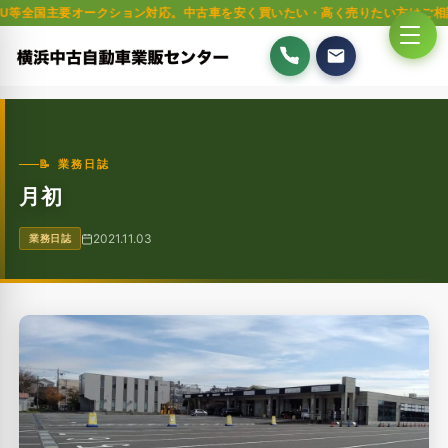
要オークション対応。中古車を安く買いたい・高く売りたい方はご相談ください。
📝 業務日誌
月初
2021.11.03
業務日誌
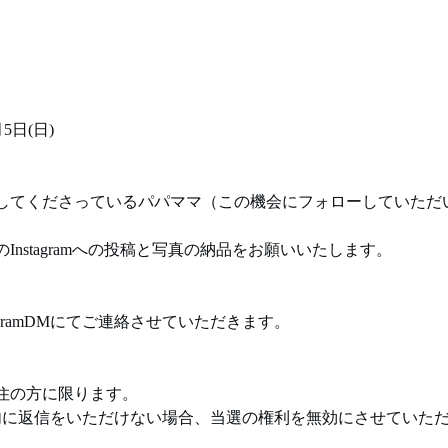
月5日(日)
してくださっているパパママ（この機会にフォローしていただ
Instagramへの投稿と写真の納品をお願いいたします。
agramDMにてご連絡させていただきます。
住の方に限ります。
内に返信をいただけない場合、当選の権利を無効にさせていた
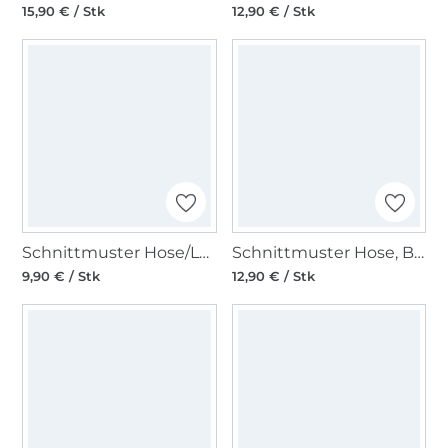
15,90 € / Stk
12,90 € / Stk
Schnittmuster Hose/Leggings Kids, Burda 9196
Schnittmuster Hose, Burda 5672
9,90 € / Stk
12,90 € / Stk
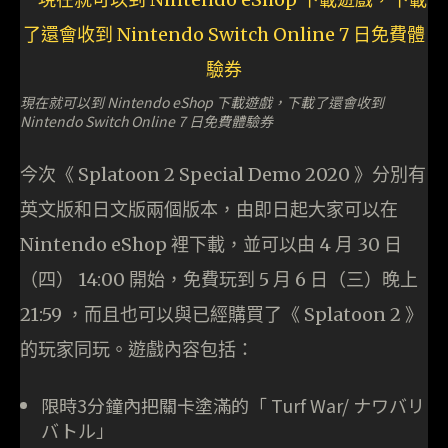
現在就可以到 Nintendo eShop 下載遊戲，下載了還會收到
Nintendo Switch Online 7 日免費體驗券
今次《 Splatoon 2 Special Demo 2020 》分別有
英文版和日文版兩個版本，由即日起大家可以在
Nintendo eShop 裡下載，並可以由 4 月 30 日
（四） 14:00 開始，免費玩到 5 月 6 日（三）晚上
21:59 ，而且也可以與已經購買了《 Splatoon 2 》
的玩家同玩。遊戲內容包括：
限時3分鐘內把關卡塗滿的「 Turf War/ ナワバリ
バトル」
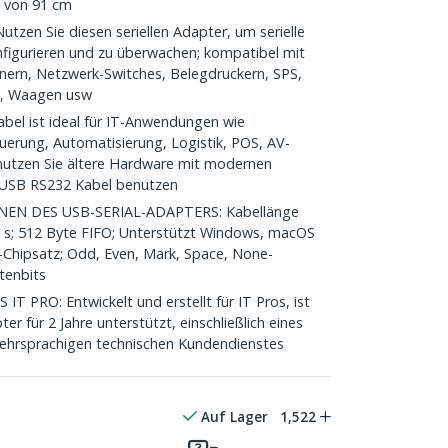
e von 91 cm
en Sie diesen seriellen Adapter, um serielle
nfigurieren und zu überwachen; kompatibel mit
nern, Netzwerk-Switches, Belegdruckern, SPS,
n, Waagen usw
el ist ideal für IT-Anwendungen wie
euerung, Automatisierung, Logistik, POS, AV-
; nutzen Sie ältere Hardware mit modernen
 USB RS232 Kabel benutzen
EN DES USB-SERIAL-ADAPTERS: Kabellänge
 s; 512 Byte FIFO; Unterstützt Windows, macOS
C-Chipsatz; Odd, Even, Mark, Space, None-
atenbits
PRO: Entwickelt und erstellt für IT Pros, ist
ter für 2 Jahre unterstützt, einschließlich eines
ehrsprachigen technischen Kundendienstes
Auf Lager
1,522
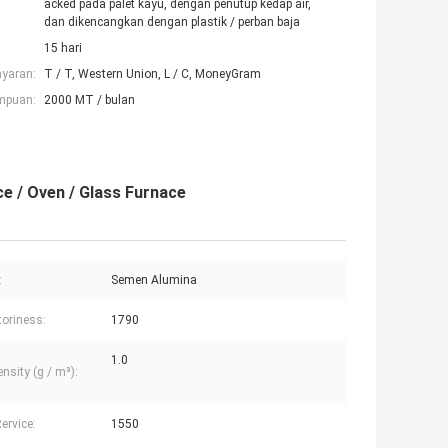
acked pada palet kayu, dengan penutup kedap air,
dan dikencangkan dengan plastik / perban baja
15 hari
ayaran:
T / T, Western Union, L / C, MoneyGram
mpuan:
2000 MT / bulan
ce / Oven / Glass Furnace
:
Semen Alumina
toriness:
1790
1.0
nsity (g / m³):
ervice:
1550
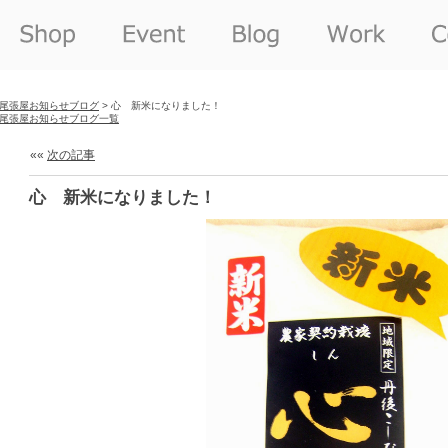
尾張屋お知らせブログ
> 心 新米になりました！
尾張屋お知らせブログ一覧
««
次の記事
心 新米になりました！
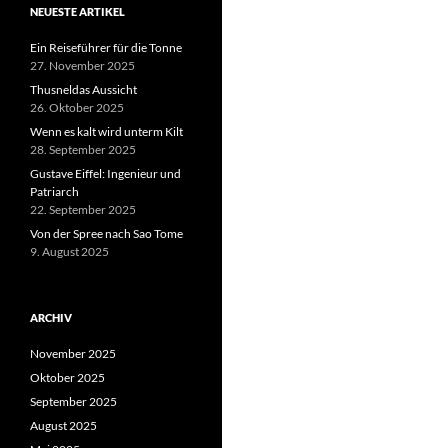
NEUESTE ARTIKEL
Ein Reiseführer für die Tonne
27. November 2025
Thusneldas Aussicht
26. Oktober 2025
Wenn es kalt wird unterm Kilt
28. September 2025
Gustave Eiffel: Ingenieur und
Patriarch
22. September 2025
Von der Spree nach Sao Tome
9. August 2025
ARCHIV
November 2025
Oktober 2025
September 2025
August 2025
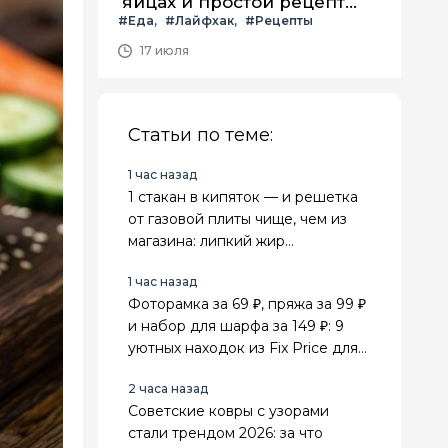
яйцах и простой рецепт
#Еда
#Лайфхак
#Рецепты
летнего салата с ним
17 июля
Статьи по теме:
1 час назад
1 стакан в кипяток — и решетка
от газовой плиты чище, чем из
магазина: липкий жир
отваливается сам
1 час назад
Фоторамка за 69 ₽, пряжа за 99 ₽
и набор для шарфа за 149 ₽: 9
уютных находок из Fix Price для
дома и рукоделия
2 часа назад
Советские ковры с узорами
стали трендом 2026: за что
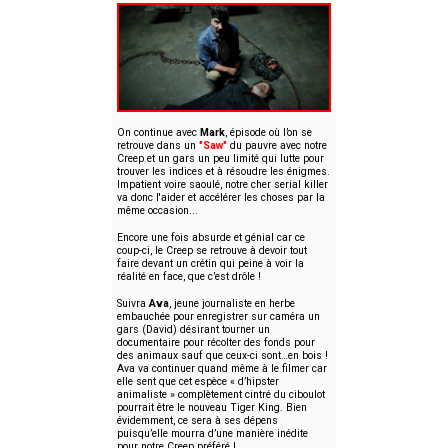
On continue avec
Mark
, épisode où l’on se
retrouve dans un
"Saw"
du pauvre avec notre
Creep et un gars un peu limité qui lutte pour
trouver les indices et à résoudre les énigmes.
Impatient voire saoulé, notre cher serial killer
va donc l'aider et accélérer les choses par la
même occasion...
Encore une fois absurde et génial car ce
coup-ci, le Creep se retrouve à devoir tout
faire devant un crétin qui peine à voir la
réalité en face, que c’est drôle !
Suivra
Ava
, jeune journaliste en herbe
embauchée pour enregistrer sur caméra un
gars (David) désirant tourner un
documentaire pour récolter des fonds pour
des animaux sauf que ceux-ci sont…en bois !
Ava va continuer quand même à le filmer car
elle sent que cet espèce « d’hipster
animaliste » complètement cintré du ciboulot
pourrait être le nouveau Tiger King. Bien
évidemment, ce sera à ses dépens
puisqu’elle mourra d’une manière inédite
pour notre Creep préféré !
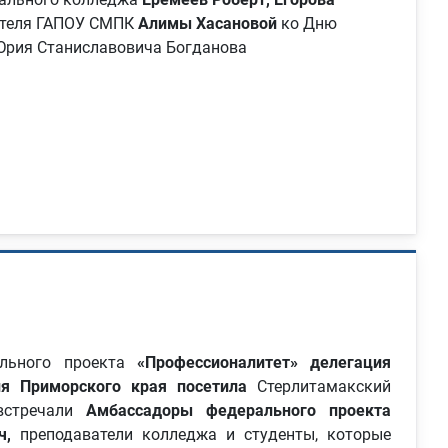
ателя ГАПОУ СМПК
Алимы Хасановой
ко Дню
 Юрия Станиславовича Богданова
ального проекта
«Профессионалитет» делегация
ния Приморского края посетила
Стерлитамакский
 встречали
Амбассадоры федерального проекта
ич,
преподаватели колледжа и студенты, которые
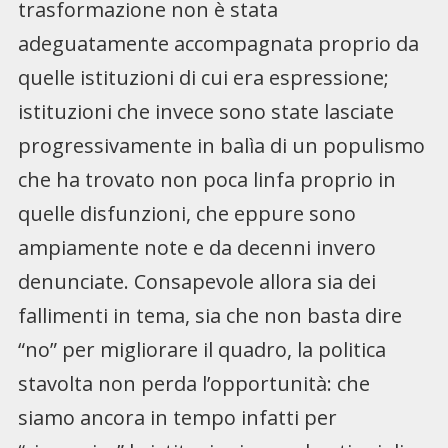
trasformazione non è stata
adeguatamente accompagnata proprio da
quelle istituzioni di cui era espressione;
istituzioni che invece sono state lasciate
progressivamente in balìa di un populismo
che ha trovato non poca linfa proprio in
quelle disfunzioni, che eppure sono
ampiamente note e da decenni invero
denunciate. Consapevole allora sia dei
fallimenti in tema, sia che non basta dire
“no” per migliorare il quadro, la politica
stavolta non perda l’opportunità: che
siamo ancora in tempo infatti per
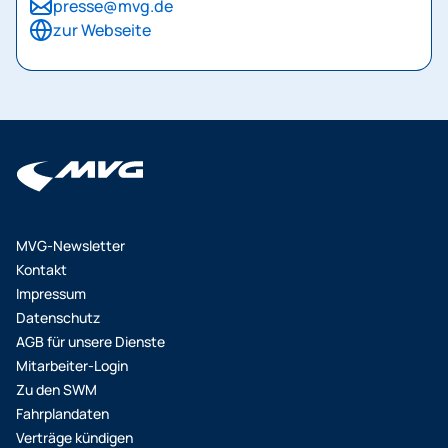
presse@mvg.de
zur Webseite
MVG-Newsletter
Kontakt
Impressum
Datenschutz
AGB für unsere Dienste
Mitarbeiter-Login
Zu den SWM
Fahrplandaten
Verträge kündigen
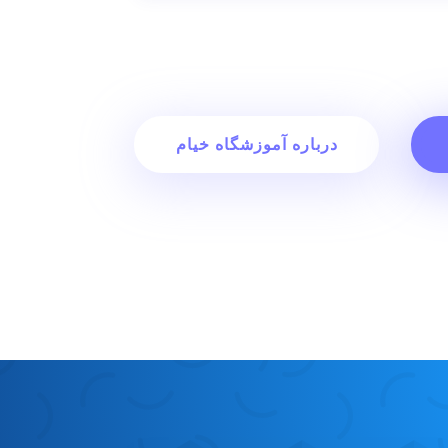
درباره آموزشگاه خیام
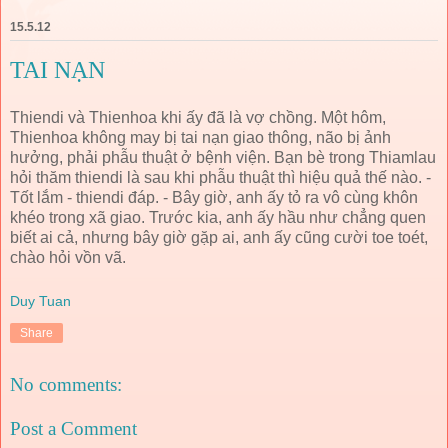
15.5.12
TAI NẠN
Thiendi và Thienhoa khi ấy đã là vợ chồng. Một hôm,
Thienhoa không may bị tai nạn giao thông, não bị ảnh
hưởng, phải phẫu thuật ở bệnh viện. Bạn bè trong Thiamlau
hỏi thăm thiendi là sau khi phẫu thuật thì hiệu quả thế nào. -
Tốt lắm - thiendi đáp. - Bây giờ, anh ấy tỏ ra vô cùng khôn
khéo trong xã giao. Trước kia, anh ấy hầu như chẳng quen
biết ai cả, nhưng bây giờ gặp ai, anh ấy cũng cười toe toét,
chào hỏi vồn vã.
Duy Tuan
Share
No comments:
Post a Comment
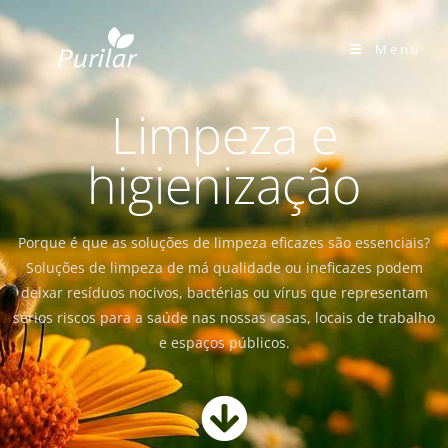
Menu
Limpeza e
higienização
Porque é que as soluções de limpeza eficazes são essenciais?
Soluções de limpeza de má qualidade ou ineficazes podem
deixar resíduos nocivos, bactérias ou vírus que representam
sérios riscos para a saúde nas nossas casas, locais de trabalho
e espaços públicos.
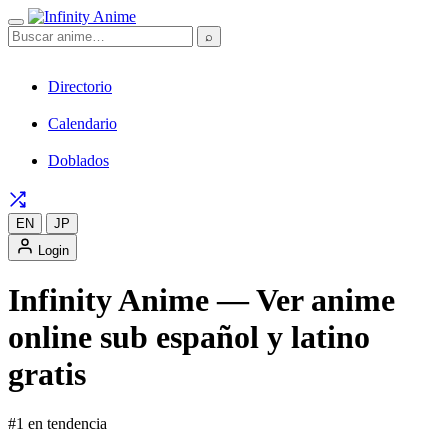
⌕
Directorio
Calendario
Doblados
EN
JP
Login
Infinity Anime — Ver anime
online sub español y latino
gratis
#1 en tendencia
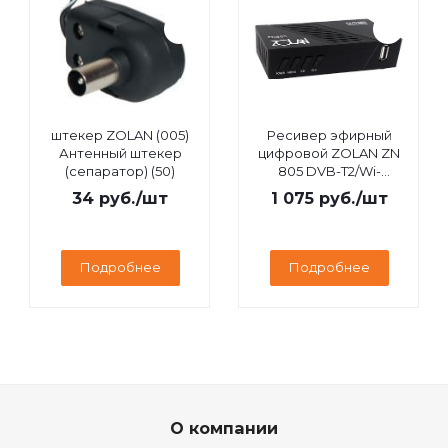
штекер ZOLAN (005)
Ресивер эфирный
Антенный штекер
цифровой ZOLAN ZN
(сепаратор) (50)
805 DVB-T2/Wi-
Fi/IPTV/MEGOGO/YouTube,
34
руб.
/шт
1 075
руб.
/шт
дисплей
Подробнее
Подробнее
О компании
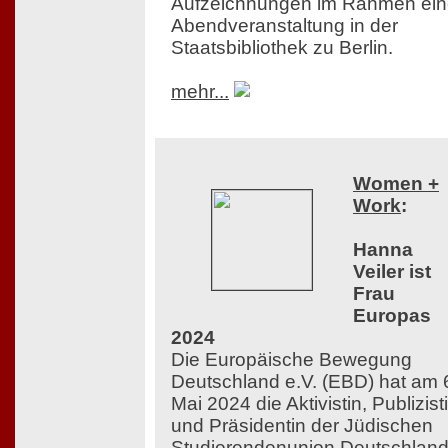
Aufzeichnungen im Rahmen ein
Abendveranstaltung in der
Staatsbibliothek zu Berlin.
mehr...
Women +
Work
:
Hanna
Veiler ist
Frau
Europas
2024
Die Europäische Bewegung
Deutschland e.V. (EBD) hat am 
Mai 2024 die Aktivistin, Publizist
und Präsidentin der Jüdischen
Studierendenunion Deutschlan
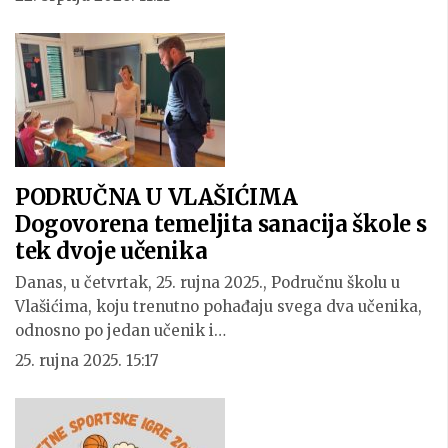
PODRUČNA U VLAŠIĆIMA
Dogovorena temeljita sanacija škole s
tek dvoje učenika
Danas, u četvrtak, 25. rujna 2025., Područnu školu u
Vlašićima, koju trenutno pohađaju svega dva učenika,
odnosno po jedan učenik i…
25. rujna 2025. 15:17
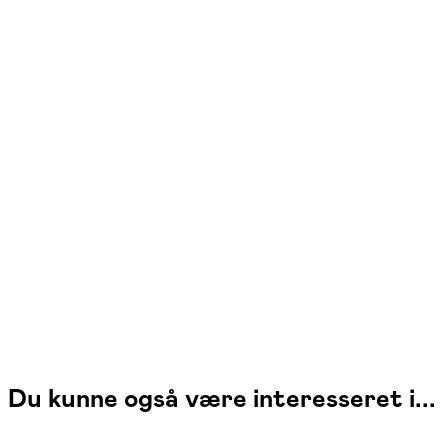
Izabella Frederiksen
Læs mere
Izabella underviser dig i pilates og yin yoga
Du kunne også være interesseret i...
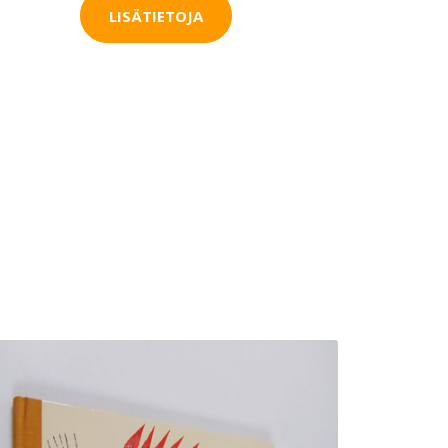
LISÄTIETOJA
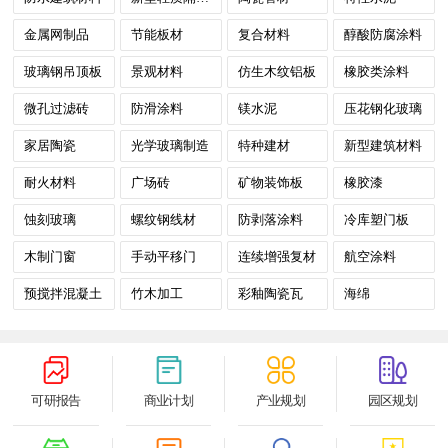
金属网制品
节能板材
复合材料
醇酸防腐涂料
玻璃钢吊顶板
景观材料
仿生木纹铝板
橡胶类涂料
微孔过滤砖
防滑涂料
镁水泥
压花钢化玻璃
家居陶瓷
光学玻璃制造
特种建材
新型建筑材料
耐火材料
广场砖
矿物装饰板
橡胶漆
蚀刻玻璃
螺纹钢线材
防剥落涂料
冷库塑门板
木制门窗
手动平移门
连续增强复材
航空涂料
预搅拌混凝土
竹木加工
彩釉陶瓷瓦
海绵
可研报告
商业计划
产业规划
园区规划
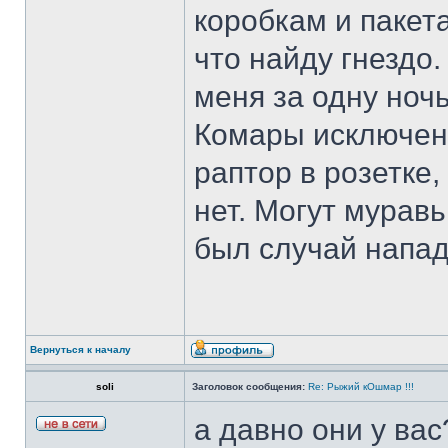
коробкам и пакета
что найду гнездо.
меня за одну ночь
Комары исключены
раптор в розетке
нет. Могут мурав
был случай нападе
Вернуться к началу
soli
Заголовок сообщения:
Re: Рыжий кОшмар !!!
а давно они у вас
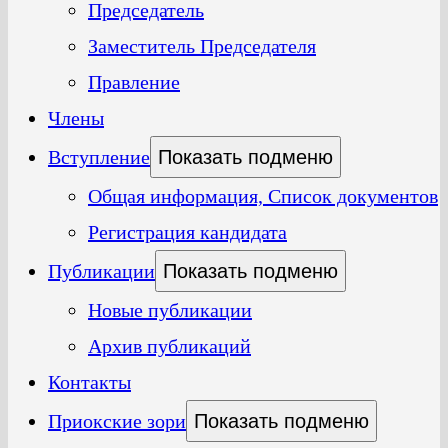
Председатель
Заместитель Председателя
Правление
Члены
Вступление
Показать подменю
Общая информация, Список документов
Регистрация кандидата
Публикации
Показать подменю
Новые публикации
Архив публикаций
Контакты
Приокские зори
Показать подменю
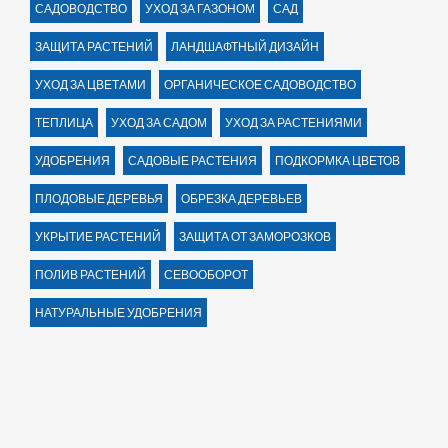
САДОВОДСТВО
УХОД ЗА ГАЗОНОМ
САД
ЗАЩИТА РАСТЕНИЙ
ЛАНДШАФТНЫЙ ДИЗАЙН
УХОД ЗА ЦВЕТАМИ
ОРГАНИЧЕСКОЕ САДОВОДСТВО
ТЕПЛИЦА
УХОД ЗА САДОМ
УХОД ЗА РАСТЕНИЯМИ
УДОБРЕНИЯ
САДОВЫЕ РАСТЕНИЯ
ПОДКОРМКА ЦВЕТОВ
ПЛОДОВЫЕ ДЕРЕВЬЯ
ОБРЕЗКА ДЕРЕВЬЕВ
УКРЫТИЕ РАСТЕНИЙ
ЗАЩИТА ОТ ЗАМОРОЗКОВ
ПОЛИВ РАСТЕНИЙ
СЕВООБОРОТ
НАТУРАЛЬНЫЕ УДОБРЕНИЯ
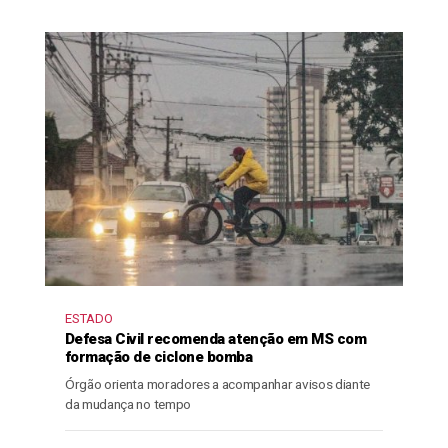
ESTADO
Defesa Civil recomenda atenção em MS com
formação de ciclone bomba
Órgão orienta moradores a acompanhar avisos diante
da mudança no tempo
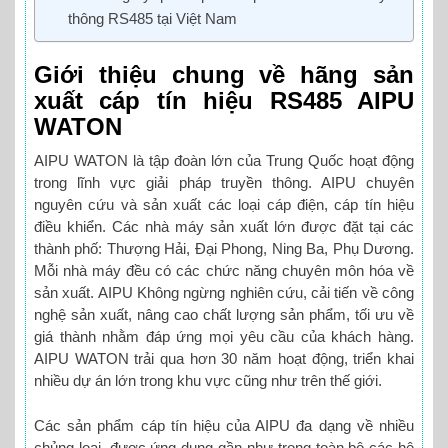
thông RS485 tại Việt Nam
Giới thiệu chung về hãng sản
xuất cáp tín hiệu RS485 AIPU
WATON
AIPU WATON là tập đoàn lớn của Trung Quốc hoạt động
trong lĩnh vực giải pháp truyền thông. AIPU chuyên
nguyên cứu và sản xuất các loại cáp điện, cáp tín hiệu
điều khiển. Các nhà máy sản xuất lớn được đặt tại các
thành phố: Thượng Hải, Đại Phong, Ning Ba, Phụ Dương.
Mỗi nhà máy đều có các chức năng chuyên môn hóa về
sản xuất. AIPU Không ngừng nghiên cứu, cải tiến về công
nghệ sản xuất, nâng cao chất lượng sản phẩm, tối ưu về
giá thành nhằm đáp ứng mọi yêu cầu của khách hàng.
AIPU WATON trải qua hơn 30 năm hoạt động, triển khai
nhiều dự án lớn trong khu vực cũng như trên thế giới.
Các sản phẩm cáp tín hiệu của AIPU đa dạng về nhiều
chủng loại, được ứng dụng gần như trong toàn bộ các hệ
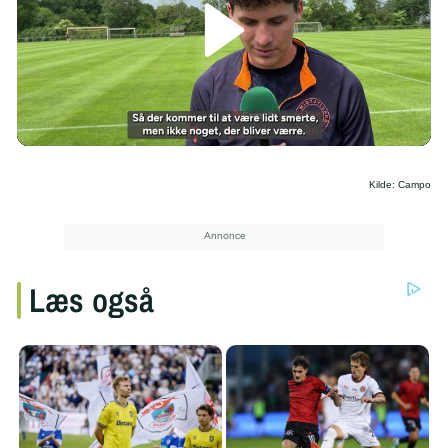
/
Kilde: Campo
────────────────────
Quote the listing verbatim from the line containing "ателя ГАПОУ СМПК" through the line containing "#1 en tendencia", including both of those lines. Omit the pictures from your answer.

ателя ГАПОУ СМПК
Алимы Хасановой
ко Дню
 Юрия Станиславовича Богданова
ального проекта
«Профессионалитет» делегация
ния Приморского края посетила
Стерлитамакский
 встречали
Амбассадоры федерального проекта
ич,
преподаватели колледжа и студенты, которые
trasformazione non è stata
adeguatamente accompagnata proprio da
quelle istituzioni di cui era espressione;
istituzioni che invece sono state lasciate
progressivamente in balìa di un populismo
che ha trovato non poca linfa proprio in
quelle disfunzioni, che eppure sono
ampiamente note e da decenni invero
denunciate. Consapevole allora sia dei
fallimenti in tema, sia che non basta dire
“no” per migliorare il quadro, la politica
stavolta non perda l’opportunità: che
siamo ancora in tempo infatti per
presse@mvg.de
zur Webseite
MVG-Newsletter
Kontakt
Impressum
Datenschutz
AGB für unsere Dienste
Mitarbeiter-Login
Zu den SWM
Fahrplandaten
Verträge kündigen
درباره آموزشگاه خیام
15.5.12
TAI NẠN
Thiendi và Thienhoa khi ấy đã là vợ chồng. Một hôm,
Thienhoa không may bị tai nạn giao thông, não bị ảnh
hưởng, phải phẫu thuật ở bệnh viện. Bạn bè trong Thiamlau
hỏi thăm thiendi là sau khi phẫu thuật thì hiệu quả thế nào. -
Tốt lắm - thiendi đáp. - Bây giờ, anh ấy tỏ ra vô cùng khôn
khéo trong xã giao. Trước kia, anh ấy hầu như chẳng quen
biết ai cả, nhưng bây giờ gặp ai, anh ấy cũng cười toe toét,
chào hỏi vồn vã.
Duy Tuan
Share
No comments:
Post a Comment
Menu
Limpeza e
higienização
Porque é que as soluções de limpeza eficazes são essenciais?
Soluções de limpeza de má qualidade ou ineficazes podem
deixar resíduos nocivos, bactérias ou vírus que representam
sérios riscos para a saúde nas nossas casas, locais de trabalho
e espaços públicos.
⌕
Directorio
Calendario
Doblados
EN
JP
Login
Infinity Anime — Ver anime
online sub español y latino
gratis
#1 en tendencia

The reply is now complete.